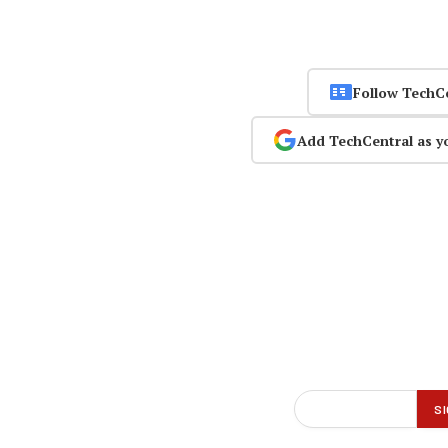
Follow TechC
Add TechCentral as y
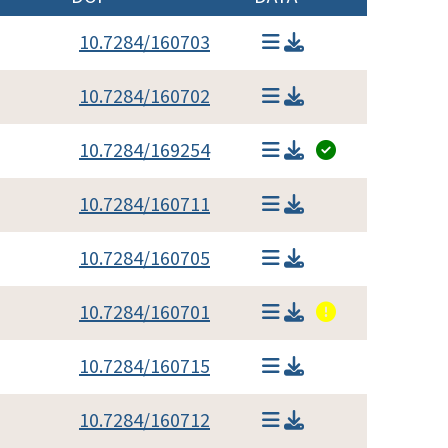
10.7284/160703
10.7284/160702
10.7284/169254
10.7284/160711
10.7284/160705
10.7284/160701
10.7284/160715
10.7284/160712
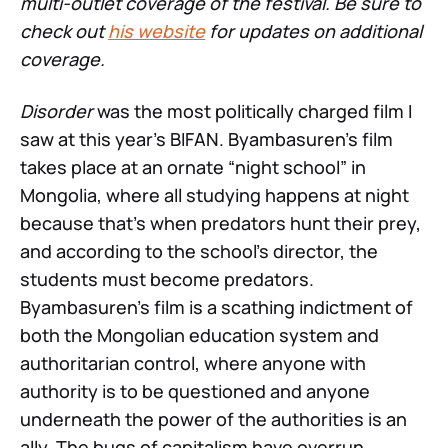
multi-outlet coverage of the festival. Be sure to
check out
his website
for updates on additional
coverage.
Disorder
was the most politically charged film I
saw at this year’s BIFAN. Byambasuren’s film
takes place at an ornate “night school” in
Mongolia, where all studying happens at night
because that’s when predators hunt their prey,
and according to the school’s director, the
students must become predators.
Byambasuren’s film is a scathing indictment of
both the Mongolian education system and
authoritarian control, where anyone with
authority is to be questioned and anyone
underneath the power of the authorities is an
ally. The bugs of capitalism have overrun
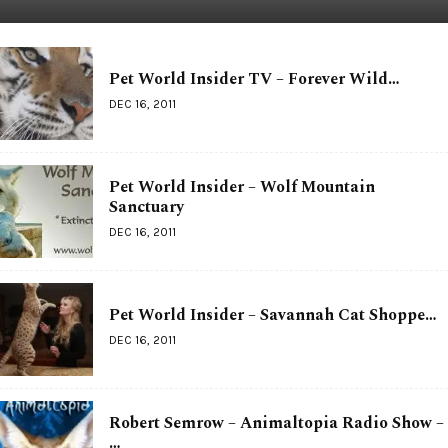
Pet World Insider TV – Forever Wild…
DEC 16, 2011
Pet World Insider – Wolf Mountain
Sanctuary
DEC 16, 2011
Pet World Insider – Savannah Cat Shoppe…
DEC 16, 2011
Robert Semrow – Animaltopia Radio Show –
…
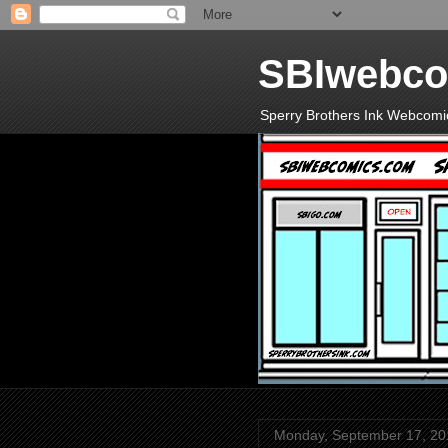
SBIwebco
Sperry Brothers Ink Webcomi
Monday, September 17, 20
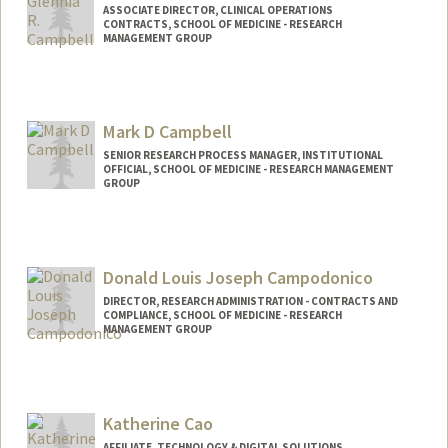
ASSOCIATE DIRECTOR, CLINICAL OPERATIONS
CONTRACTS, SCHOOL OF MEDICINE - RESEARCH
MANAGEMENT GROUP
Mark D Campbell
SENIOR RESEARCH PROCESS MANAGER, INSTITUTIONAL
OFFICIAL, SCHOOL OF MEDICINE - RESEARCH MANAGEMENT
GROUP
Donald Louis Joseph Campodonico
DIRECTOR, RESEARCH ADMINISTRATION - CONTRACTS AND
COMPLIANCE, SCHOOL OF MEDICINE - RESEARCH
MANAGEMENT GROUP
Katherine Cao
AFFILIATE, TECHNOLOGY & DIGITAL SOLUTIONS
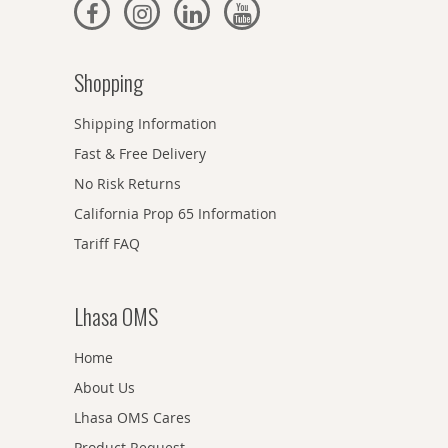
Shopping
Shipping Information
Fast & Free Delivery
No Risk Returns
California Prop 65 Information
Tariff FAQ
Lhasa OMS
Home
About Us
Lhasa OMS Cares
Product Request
⁂
Directions for this task
Reproduce exactly the lines from the beginning of the material down to the line containing "and according to the school’s director, the", both ends included, but not the pictures or anything after.

Exercise response
Follow TechC
Add TechCentral as y
10.7284/160703
10.7284/160702
10.7284/169254
10.7284/160711
10.7284/160705
10.7284/160701
10.7284/160715
10.7284/160712
multi-outlet coverage of the festival. Be sure to
check out
his website
for updates on additional
coverage.
Disorder
was the most politically charged film I
saw at this year’s BIFAN. Byambasuren’s film
takes place at an ornate “night school” in
Mongolia, where all studying happens at night
because that’s when predators hunt their prey,
and according to the school’s director, the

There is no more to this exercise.